▶ EXERCISE AIM
Set every entry below down once more, exactly as it stands, without images.

[Records from a collection]
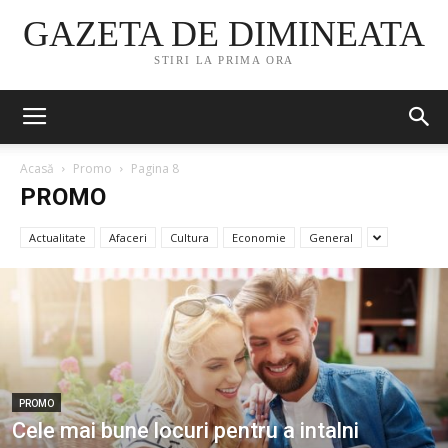
GAZETA DE DIMINEATA
STIRI LA PRIMA ORA
Acasă
Promo
Pagina 8
PROMO
Actualitate
Afaceri
Cultura
Economie
General
PROMO
Cele mai bune locuri pentru a intalni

▶ WRITTEN REPLY
GAZETA DE DIMINEATA
STIRI LA PRIMA ORA
Acasă
Promo
Pagina 8
PROMO
Actualitate
Afaceri
Cultura
Economie
General
PROMO
Cele mai bune locuri pentru a intalni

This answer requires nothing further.